[Editor: This brief untitled news item, about the intended use of the ship Royal Captain to transport convicts to Australia, is an extract from the “Postscript: London” section published in the The London Chronicle (London, England), 14 April 1792.]
[Government have agreed with the East India Company]
Government have agreed with the East India Company for the Royal Captain, one of the Company’s own ships, to carry over convicts to Botany-bay this year, and have given orders for her to be got ready for sea immediately. She is to proceed to China as soon as she lands the convicts, and load with tea for England.

-*-

▶ [What you will do]:
A. Copy the news item starting at "[Editor: This brief" and stopping after "tea for England.", substituting "Royal Admiral" for "Royal Captain" throughout.
B. Answer these questions from the news item:
(i) In which newspaper was the item published?
(ii) To what place is the ship to carry the convicts?
(iii) What cargo is the ship to load for England?

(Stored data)
-*-

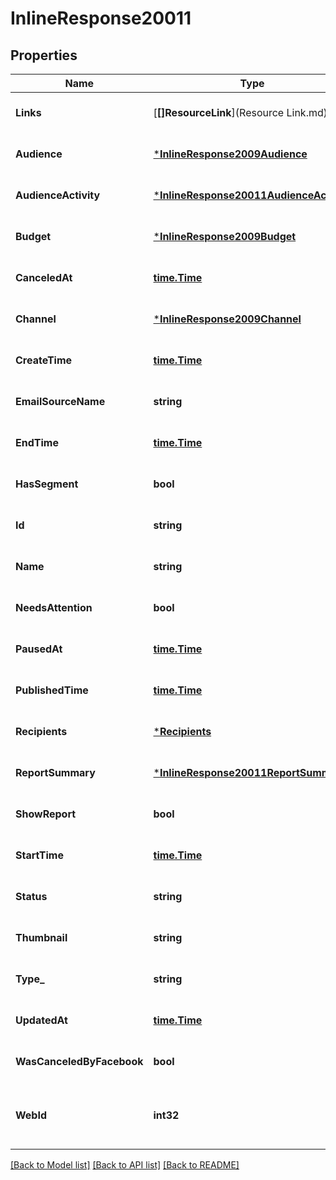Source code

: # InlineResponse20011

## Properties
Name | Type | Description | Notes
------------ | ------------- | ------------- | -------------
**Links** | [**[]ResourceLink**](Resource Link.md) | A list of link types and descriptions for the API schema documents. | [optional] [default to null]
**Audience** | [***InlineResponse2009Audience**](inline_response_200_9_audience.md) |  | [optional] [default to null]
**AudienceActivity** | [***InlineResponse20011AudienceActivity**](inline_response_200_11_audience_activity.md) |  | [optional] [default to null]
**Budget** | [***InlineResponse2009Budget**](inline_response_200_9_budget.md) |  | [optional] [default to null]
**CanceledAt** | [**time.Time**](time.Time.md) | The date and time the outreach was canceled in ISO 8601 format. | [optional] [default to null]
**Channel** | [***InlineResponse2009Channel**](inline_response_200_9_channel.md) |  | [optional] [default to null]
**CreateTime** | [**time.Time**](time.Time.md) | The date and time the outreach was created in ISO 8601 format. | [optional] [default to null]
**EmailSourceName** | **string** |  | [optional] [default to null]
**EndTime** | [**time.Time**](time.Time.md) | The date and time the ad was ended in ISO 8601 format. | [optional] [default to null]
**HasSegment** | **bool** | If this outreach targets a segment of your audience. | [optional] [default to null]
**Id** | **string** | Unique ID of an Outreach. | [optional] [default to null]
**Name** | **string** | Title or name of an Outreach. | [optional] [default to null]
**NeedsAttention** | **bool** | If the ad has a problem and needs attention. | [optional] [default to null]
**PausedAt** | [**time.Time**](time.Time.md) | The date and time the ad was paused in ISO 8601 format. | [optional] [default to null]
**PublishedTime** | [**time.Time**](time.Time.md) | The date and time the outreach was (or will be) published in ISO 8601 format. | [optional] [default to null]
**Recipients** | [***Recipients**](Recipients.md) |  | [optional] [default to null]
**ReportSummary** | [***InlineResponse20011ReportSummary**](inline_response_200_11_report_summary.md) |  | [optional] [default to null]
**ShowReport** | **bool** | Outreach report availability. Note: This property is hotly debated in what it _should_ convey. See [MCP-1371](https://jira.mailchimp.com/browse/MCP-1371) for more context. | [optional] [default to null]
**StartTime** | [**time.Time**](time.Time.md) | The date and time the outreach was started in ISO 8601 format. | [optional] [default to null]
**Status** | **string** | The status of this outreach. | [optional] [default to null]
**Thumbnail** | **string** | The URL of the thumbnail for this outreach. | [optional] [default to null]
**Type_** | **string** | The type of outreach this object is. | [optional] [default to null]
**UpdatedAt** | [**time.Time**](time.Time.md) | The date and time the outreach was last updated in ISO 8601 format. | [optional] [default to null]
**WasCanceledByFacebook** | **bool** |  | [optional] [default to null]
**WebId** | **int32** | The ID used in the Mailchimp web application. For example, for a &#x60;regular&#x60; outreach, you can view this campaign in your Mailchimp account at &#x60;https://{dc}.admin.mailchimp.com/campaigns/show/?id&#x3D;{web_id}&#x60;. | [optional] [default to null]

[[Back to Model list]](../README.md#documentation-for-models) [[Back to API list]](../README.md#documentation-for-api-endpoints) [[Back to README]](../README.md)


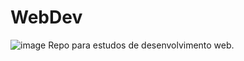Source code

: # WebDev


![image]((https://encrypted-tbn0.gstatic.com/images?q=tbn:ANd9GcSQ1wihF5887HUASX_VgJjRzv13VRQgzsZeMQ&usqp=CAU))
Repo para estudos de desenvolvimento web.
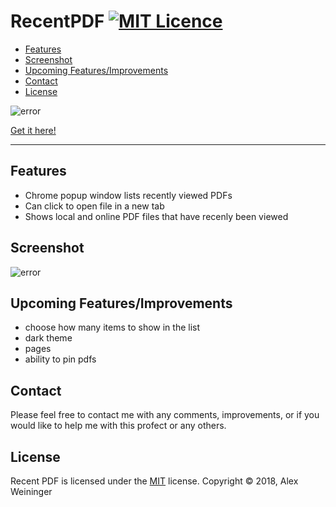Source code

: [logo]: https://github.com/alexweininger/recent-pdfs/blob/master/content/promotional/pr1400v2.png?raw=true ""

[screenshot]: https://github.com/alexweininger/recent-pdfs/blob/master/content/screenshots/global-sc-v2.png?raw=true ""

# RecentPDF [![MIT Licence](https://badges.frapsoft.com/os/mit/mit.png?v=103)](https://opensource.org/licenses/mit-license.php)

<!-- TOC -->

- [Features](#features)
- [Screenshot](#screenshot)
- [Upcoming Features/Improvements](#upcoming-featuresimprovements)
- [Contact](#contact)
- [License](#license)

<!-- /TOC -->

![error][logo]

[Get it here!](https://chrome.google.com/webstore/detail/recent-pdf/ihjgdammecebcjinfmllgniaeneabkdk)

---

## Features

- Chrome popup window lists recently viewed PDFs
- Can click to open file in a new tab
- Shows local and online PDF files that have recenly been viewed

## Screenshot

![error][screenshot]

## Upcoming Features/Improvements

- choose how many items to show in the list
- dark theme
- pages
- ability to pin pdfs

## Contact

Please feel free to contact me with any comments, improvements, or if you would like to help me with this profect or any others.

## License

Recent PDF is licensed under the [MIT](LICENSE) license.
Copyright &copy; 2018, Alex Weininger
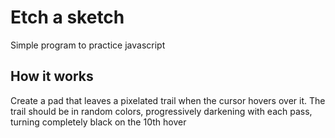 # Etch a sketch
Simple program to practice javascript
## How it works
Create a pad that leaves a pixelated trail when the cursor hovers over it. The trail should be in random colors, progressively darkening with each pass, turning completely black on the 10th hover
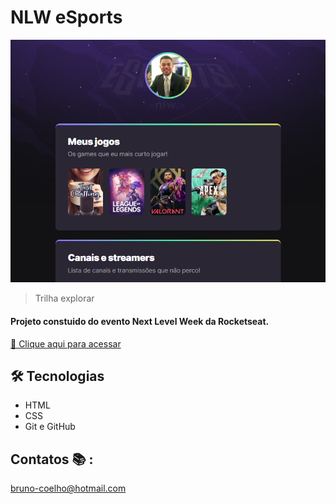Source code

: # NLW eSports

![preview](./.github/preview.png)

> Trilha explorar

#### Projeto constuido do evento Next Level Week da Rocketseat.

[🔗 Clique aqui para acessar](https://brunucoelho.github.io/NLW-e-sports)

## 🛠 Tecnologias
- HTML
- CSS
- Git e GitHub

## Contatos 📚 :
bruno-coelho@hotmail.com
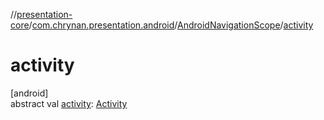//[presentation-core](../../../index.md)/[com.chrynan.presentation.android](../index.md)/[AndroidNavigationScope](index.md)/[activity](activity.md)

# activity

[android]\
abstract val [activity](activity.md): [Activity](https://developer.android.com/reference/kotlin/android/app/Activity.html)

-*-

▶ [Answers for this exercise]:
A.
[Editor: This brief untitled news item, about the intended use of the ship Royal Admiral to transport convicts to Australia, is an extract from the “Postscript: London” section published in the The London Chronicle (London, England), 14 April 1792.]
[Government have agreed with the East India Company]
Government have agreed with the East India Company for the Royal Admiral, one of the Company’s own ships, to carry over convicts to Botany-bay this year, and have given orders for her to be got ready for sea immediately. She is to proceed to China as soon as she lands the convicts, and load with tea for England.

B.
(i) The London Chronicle
(ii) Botany-bay
(iii) Tea